People would love this ability because it is convenient.
So, if you want to invent a disruptive product or business model, you must do the same.
It would be best if you started with weak signals collecting. They are those "pockets of the future," slight alterations in the normal course of life that may (or may not) become massive paradigm shifts in the future.
Weak signals are minute changes in:
Actually, you can put on the initial long list any shift you can spot.
Has your daughter started using a new communication platform? Put this change on the list.
Does your customer send you an unusual request? Write it down as well.
Involve your team members in the process. Build a list of signs that tomorrow's world will be different from today's. The list will be long – so you'll need some time to work with it. But it will pay off.

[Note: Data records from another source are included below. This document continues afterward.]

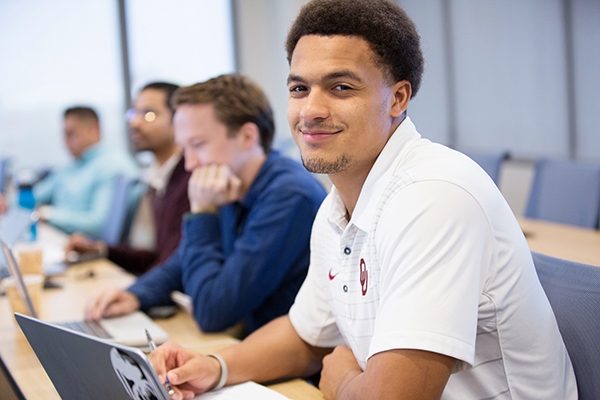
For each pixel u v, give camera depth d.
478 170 0.91
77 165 4.14
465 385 0.92
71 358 0.88
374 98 0.94
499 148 4.80
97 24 5.67
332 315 1.21
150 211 3.29
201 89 1.69
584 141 4.13
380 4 0.94
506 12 4.60
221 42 6.15
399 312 0.83
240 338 1.76
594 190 2.71
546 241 2.34
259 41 6.29
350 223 1.01
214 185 1.68
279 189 1.62
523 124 4.58
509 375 0.92
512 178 4.66
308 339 1.24
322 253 1.18
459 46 5.05
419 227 0.85
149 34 5.88
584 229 2.57
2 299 1.99
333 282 1.11
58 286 2.14
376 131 0.95
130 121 2.83
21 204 2.88
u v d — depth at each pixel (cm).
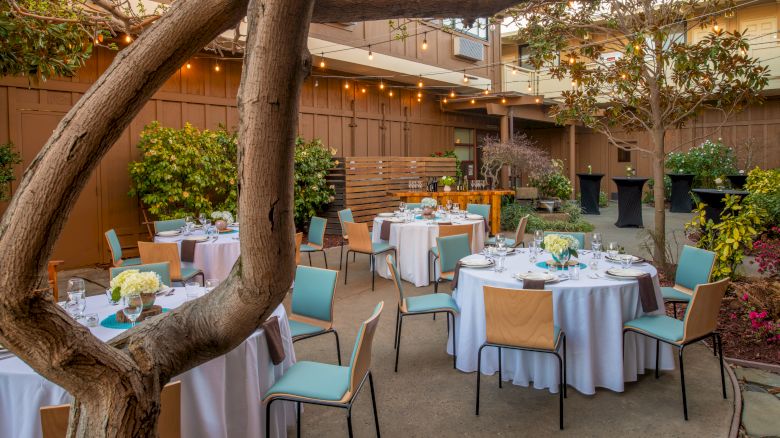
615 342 362
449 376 396
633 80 652
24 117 725
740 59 604
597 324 365
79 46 437
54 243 74
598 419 328
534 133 2017
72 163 72
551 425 322
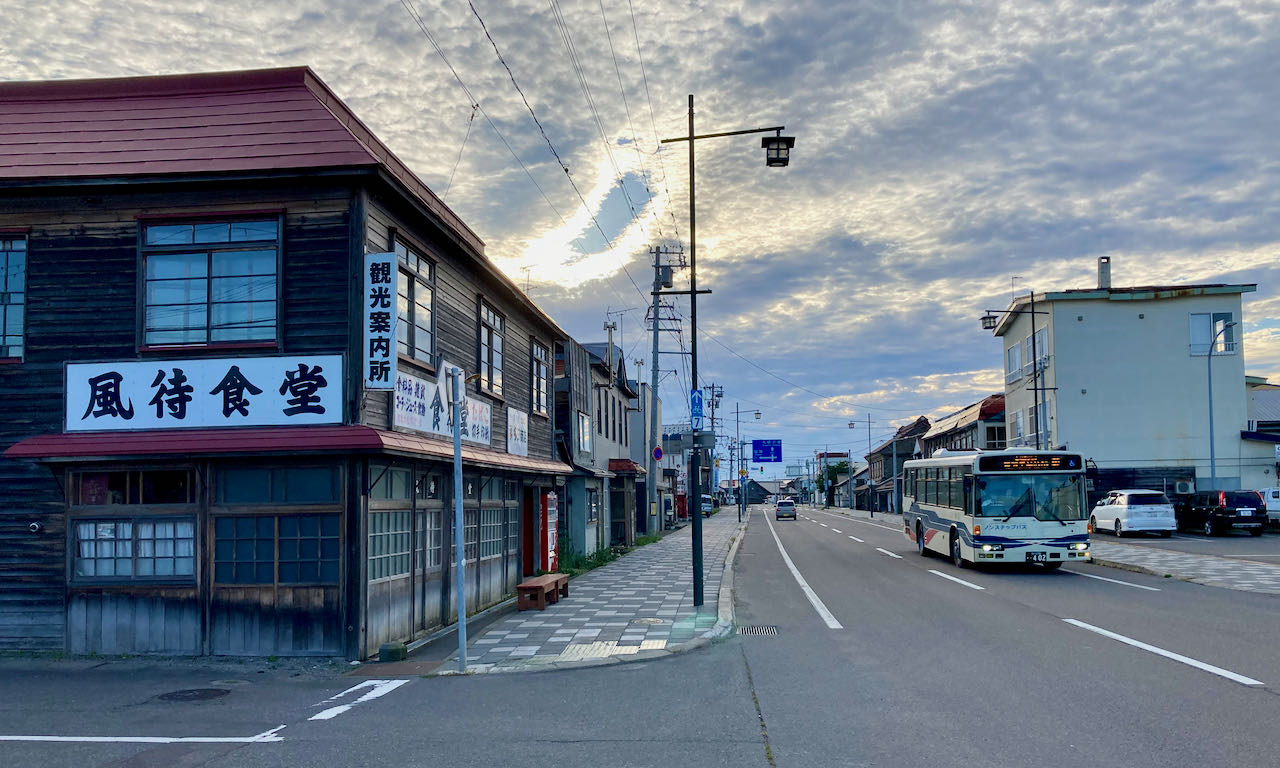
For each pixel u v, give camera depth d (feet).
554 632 41.96
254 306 36.96
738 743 22.00
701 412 53.21
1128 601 49.14
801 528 168.35
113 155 37.40
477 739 22.91
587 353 92.58
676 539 128.88
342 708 27.09
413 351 41.24
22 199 38.01
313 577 35.78
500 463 50.11
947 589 57.00
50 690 30.25
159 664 34.76
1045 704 25.23
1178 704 24.81
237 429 35.86
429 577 42.96
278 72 40.14
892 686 28.40
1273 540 103.04
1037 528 65.16
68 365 37.01
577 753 21.35
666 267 107.96
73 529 37.24
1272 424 146.51
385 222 38.55
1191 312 134.51
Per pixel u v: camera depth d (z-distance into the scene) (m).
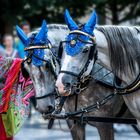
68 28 9.50
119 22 23.38
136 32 9.07
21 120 9.88
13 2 21.41
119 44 8.88
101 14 23.28
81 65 8.61
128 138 15.56
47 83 9.41
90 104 9.94
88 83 9.75
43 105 9.37
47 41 9.63
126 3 23.02
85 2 22.34
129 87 8.91
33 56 9.46
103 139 10.05
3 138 9.99
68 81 8.52
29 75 9.59
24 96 9.89
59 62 9.22
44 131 17.20
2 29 22.52
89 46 8.64
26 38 9.75
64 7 22.28
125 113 9.98
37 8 21.50
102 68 9.72
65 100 9.78
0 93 9.84
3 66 9.90
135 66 8.91
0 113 9.87
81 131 10.27
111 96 9.59
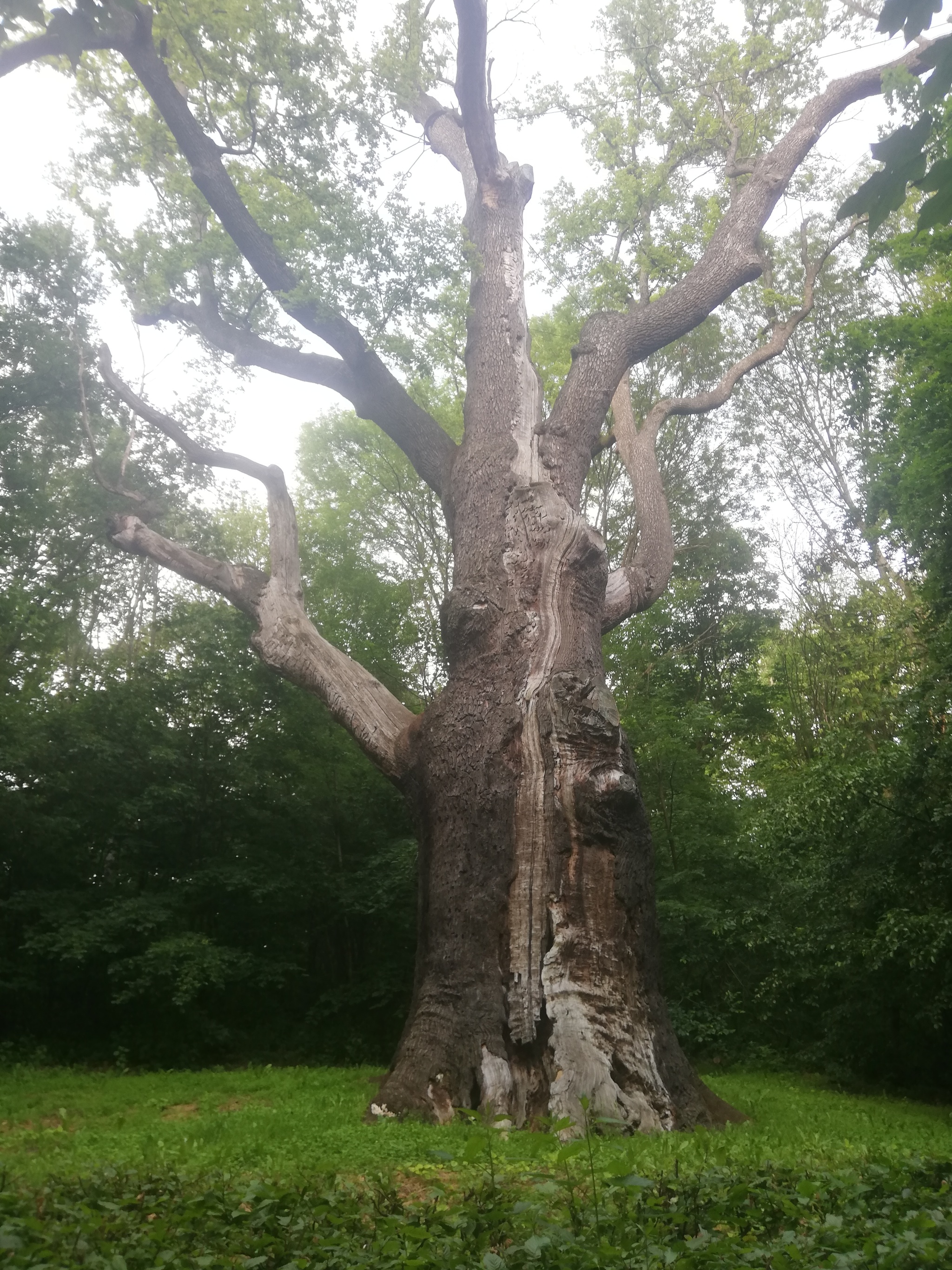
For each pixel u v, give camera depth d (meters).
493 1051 9.05
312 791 18.16
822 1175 5.02
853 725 19.77
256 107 13.98
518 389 12.40
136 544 13.00
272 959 17.41
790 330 16.47
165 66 13.35
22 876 16.92
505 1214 4.16
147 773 17.47
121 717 17.47
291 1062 16.42
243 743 18.34
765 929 15.62
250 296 13.77
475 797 9.95
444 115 16.78
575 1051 8.95
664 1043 9.49
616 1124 8.55
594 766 9.97
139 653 22.64
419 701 21.22
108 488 14.05
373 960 17.97
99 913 15.92
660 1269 3.58
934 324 14.05
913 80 10.49
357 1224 4.33
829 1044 15.07
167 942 15.39
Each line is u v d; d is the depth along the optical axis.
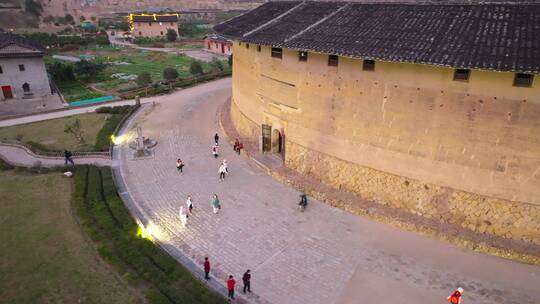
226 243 20.80
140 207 24.08
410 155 21.64
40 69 47.66
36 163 29.66
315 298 17.28
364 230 21.73
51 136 35.69
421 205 21.89
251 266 19.17
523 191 19.19
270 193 25.55
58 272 18.55
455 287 17.78
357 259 19.55
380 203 23.33
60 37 86.31
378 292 17.55
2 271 18.61
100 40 90.00
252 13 31.62
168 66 68.38
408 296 17.33
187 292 17.17
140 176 28.03
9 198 24.98
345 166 24.50
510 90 18.23
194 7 190.62
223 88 53.16
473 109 19.27
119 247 19.98
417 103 20.70
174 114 41.47
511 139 18.78
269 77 28.36
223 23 32.66
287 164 28.20
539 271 18.61
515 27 17.73
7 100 46.25
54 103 45.88
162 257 19.39
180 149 32.56
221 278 18.42
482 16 18.94
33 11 130.00
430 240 20.81
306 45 22.05
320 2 26.80
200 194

Cluster all the weak signals you put on your list by category:
Related to customer behavior
Use a simple tool like Google Sheets to do this job.
Brainstorm with your team. Evaluate all the signals in terms of the possible value they can bring to society.
Will people love this change?
Does it promise to make their lives better?
May it enable them to solve their work tasks faster, easier, or cheaper?
What is the likelihood that a change can become commonplace someday?
Will the impact on society or your industry be significant if it can?
Make a short list of weak signals. Choose three to five top signals for each category. You can read more about identifying customer values here.
Brainstorm with your team about the signals from the shortlist.
How could you use them for your strategy?
What products could create to benefit from them?
How could you adjust your business model to become a leader in these changes?
Create a short list of ideas and test them through MVPs. Make strategic decisions. Repeat the whole procedure if necessary.
This tool is not a silver bullet. It only may help you make your strategic thinking more creative and organized. As I mentioned at the beginning of the article, it guarantees nothing. Your assumptions may be wrong, and the products you launch may fail.
But from my experience of conducting foresight games, I know it increases the quality of group discussions and makes the process more streamlined.